産業フロンティアプログラム(第四期:2016〜2019年度)
「企業金融・企業行動ダイナミクス研究会」プロジェクト

企業間でどのように労働や資本などの生産要素が再配分されているかを調べることは、企業部門全体におけるこれら生産要素の投入量の変化を把握することと同程度に重要である。企業は業種、規模、年齢、生産性などにおいて多様であり、どのような企業が多くの生産要素を得るかによって経済全体のパフォーマンスが変わるためである。例えば、低生産性企業から高生産性企業に生産要素が移動し、高生産性企業が経済に占めるシェアが高まることにより、全体の生産性も向上する。

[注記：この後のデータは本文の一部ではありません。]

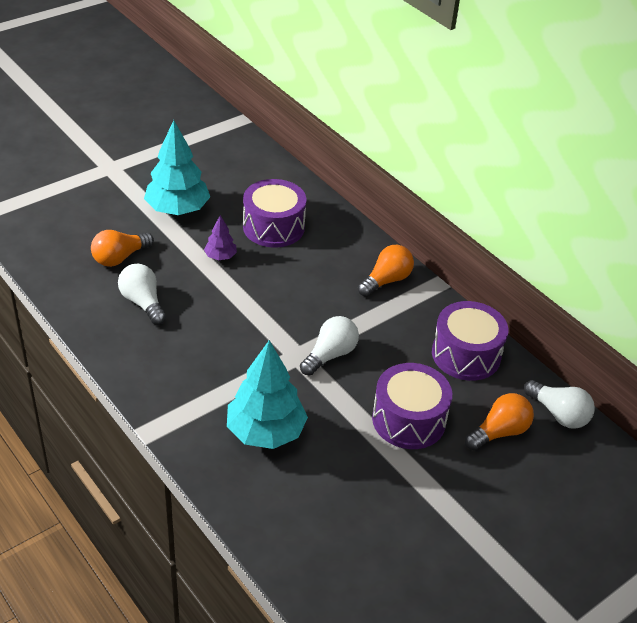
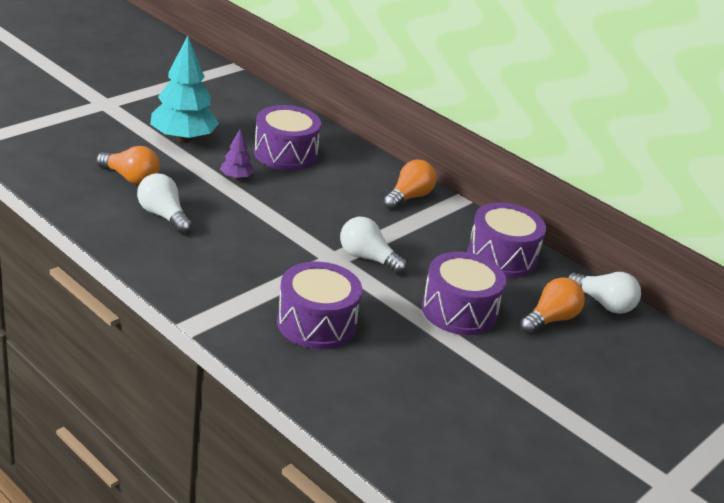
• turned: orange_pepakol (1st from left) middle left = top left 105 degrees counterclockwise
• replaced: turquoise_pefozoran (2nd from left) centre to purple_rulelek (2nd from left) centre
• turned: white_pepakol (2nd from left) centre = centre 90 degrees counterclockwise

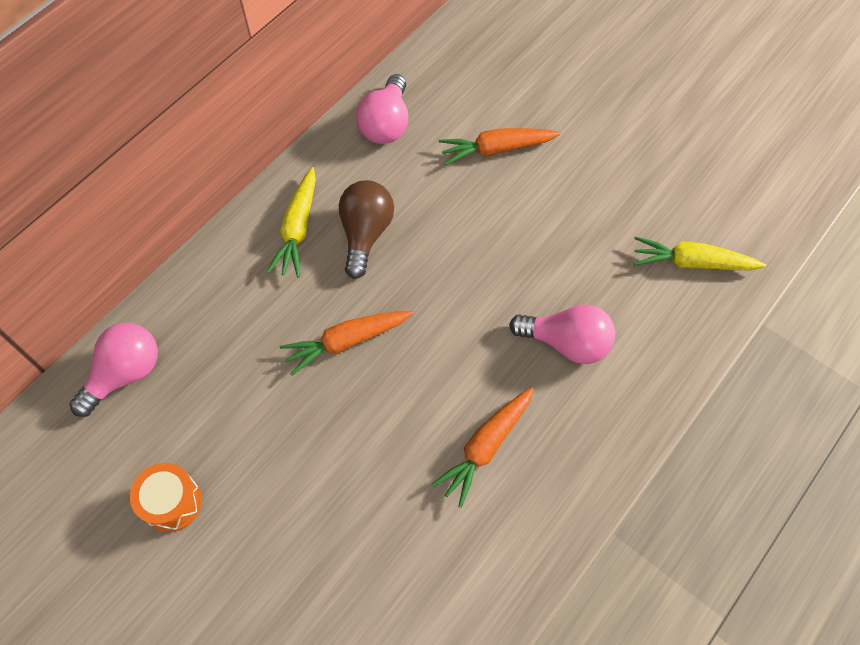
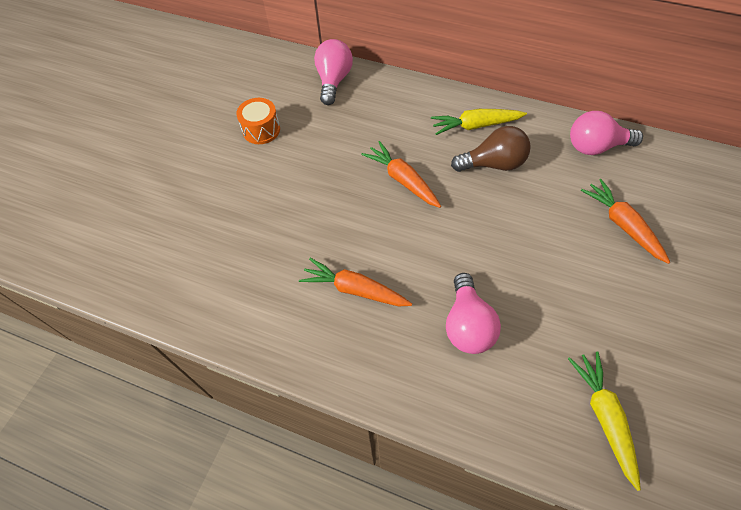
• turned: pink_pepakol (1st from left) middle left = top centre 105 degrees counterclockwise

こうした背景を踏まえて本論文では、日本の1980年度から2014年度までの期間について、先行研究で雇用の再配分について提示された手法を用いて有形固定資産の再配分指標を作成し、これらの再配分程度の時間を通じた変化を測るとともに、再配分と生産性との関係を分析した。特に、1980年代後半から90年代初頭にかけてのバブル期には土地価格の変化が著しかったことを踏まえて、有形固定資産を土地と土地以外に分けて再配分の動向を観察した。

分析の結果、まず、土地の再配分程度は資産価格バブル崩壊後20年以上にわたり低迷していることが分かった(図参照)。バブルの崩壊後、土地をはじめとする不動産の売買は大幅に落ち込み、今日に至るまで低迷したままである点が特徴的である。取得が減少しているだけでなく、売却も2000年代半ばの一部時期を除いて低水準であり、企業間における土地の再配分は、不動産市場が活況を呈しているといわれる近年でも、それほど高い水準にはなかったことが分かる。

加えて、土地やそれ以外の有形固定資産の企業間再配分と生産性との関係を観察すると、生産性の低い企業が保有を増やす一方で高い企業が保有を減らしているという点で、全体の生産性を下げる方向に働いていることが分かった。時期別に見ると、こうした傾向が現れるのは土地では2000年代半ばであり、バブルが崩壊する時期であった1990年代初頭には、逆に生産性の高い企業ほど土地を多く取得する傾向にあった。こうした傾向が見られる原因を明らかにするのは今後の研究課題ではあるが、今回の結果は、企業間の土地などの再配分に何らかの問題が生じていたのは、バブルの生成期よりもその崩壊後しばらく経てからである可能性を示唆している。

図:土地の取得(実線)と売却(破線)比率の推移
図:土地の取得(実線)と売却(破線)比率の推移
(注)四半期ごとの法人企業における土地取得・売却額(簿価ベース)を前期末の土地ストック残高で割ったもの。